++++ SUPPLIED MATERIAL ++++

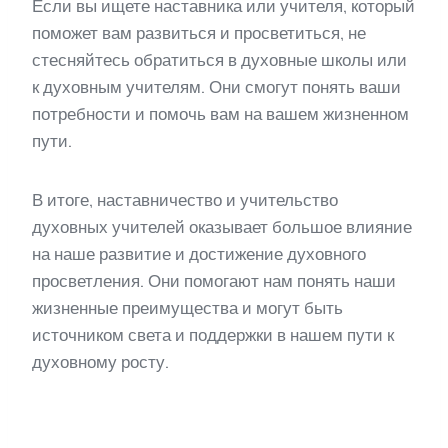
Если вы ищете наставника или учителя, который
поможет вам развиться и просветиться, не
стесняйтесь обратиться в духовные школы или
к духовным учителям. Они смогут понять ваши
потребности и помочь вам на вашем жизненном
пути.
В итоге, наставничество и учительство
духовных учителей оказывает большое влияние
на наше развитие и достижение духовного
просветления. Они помогают нам понять наши
жизненные преимущества и могут быть
источником света и поддержки в нашем пути к
духовному росту.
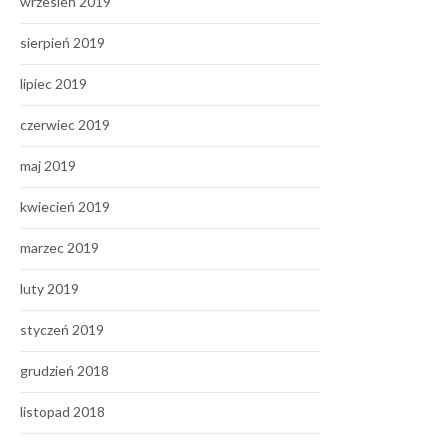
wrzesień 2019
sierpień 2019
lipiec 2019
czerwiec 2019
maj 2019
kwiecień 2019
marzec 2019
luty 2019
styczeń 2019
grudzień 2018
listopad 2018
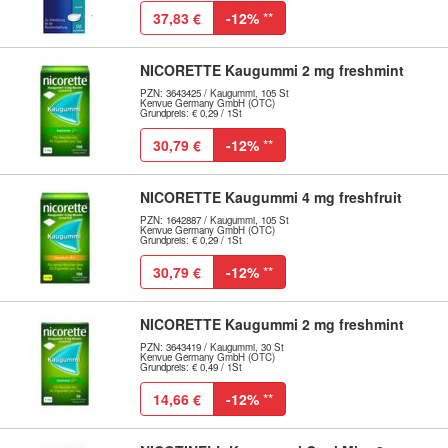
37,83 €
-12%
**
NICORETTE Kaugummi 2 mg freshmint
PZN: 3643425 / Kaugummi, 105 St
Kenvue Germany GmbH (OTC)
Grundpreis: € 0,29 / 1St
30,79 €
-12%
**
NICORETTE Kaugummi 4 mg freshfruit
PZN: 1642887 / Kaugummi, 105 St
Kenvue Germany GmbH (OTC)
Grundpreis: € 0,29 / 1St
30,79 €
-12%
**
NICORETTE Kaugummi 2 mg freshmint
PZN: 3643419 / Kaugummi, 30 St
Kenvue Germany GmbH (OTC)
Grundpreis: € 0,49 / 1St
14,66 €
-12%
**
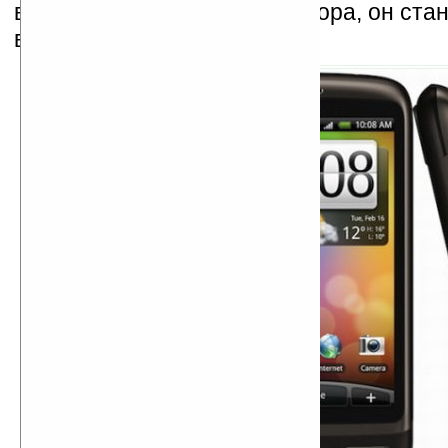
возможностями коммуникатора, он ста
ваших страстных желаний.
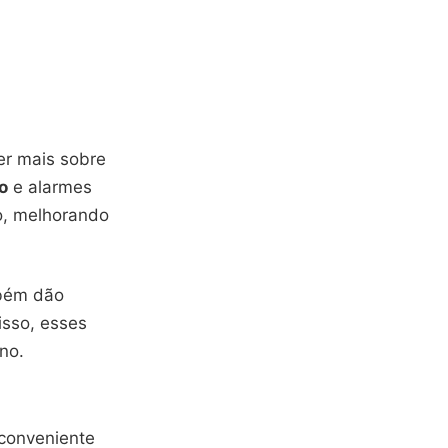
er mais sobre
o
e alarmes
no, melhorando
mbém dão
isso, esses
no.
conveniente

++++

Rewrite the entries with every "Kaugummi" changed to "Chewing Gum" and nothing else altered. Omit the pictures from your version.

◆ SOLVED EXERCISE:
Если вы ищете наставника или учителя, который
поможет вам развиться и просветиться, не
стесняйтесь обратиться в духовные школы или
к духовным учителям. Они смогут понять ваши
потребности и помочь вам на вашем жизненном
пути.
В итоге, наставничество и учительство
духовных учителей оказывает большое влияние
на наше развитие и достижение духовного
просветления. Они помогают нам понять наши
жизненные преимущества и могут быть
источником света и поддержки в нашем пути к
духовному росту.
wrzesień 2019
sierpień 2019
lipiec 2019
czerwiec 2019
maj 2019
kwiecień 2019
marzec 2019
luty 2019
styczeń 2019
grudzień 2018
listopad 2018
37,83 €
-12%
**
NICORETTE Chewing Gum 2 mg freshmint
PZN: 3643425 / Chewing Gum, 105 St
Kenvue Germany GmbH (OTC)
Grundpreis: € 0,29 / 1St
30,79 €
-12%
**
NICORETTE Chewing Gum 4 mg freshfruit
PZN: 1642887 / Chewing Gum, 105 St
Kenvue Germany GmbH (OTC)
Grundpreis: € 0,29 / 1St
30,79 €
-12%
**
NICORETTE Chewing Gum 2 mg freshmint
PZN: 3643419 / Chewing Gum, 30 St
Kenvue Germany GmbH (OTC)
Grundpreis: € 0,49 / 1St
14,66 €
-12%
**
возможностями коммуникатора, он ста
ваших страстных желаний.
er mais sobre
o
e alarmes
no, melhorando
mbém dão
isso, esses
no.
conveniente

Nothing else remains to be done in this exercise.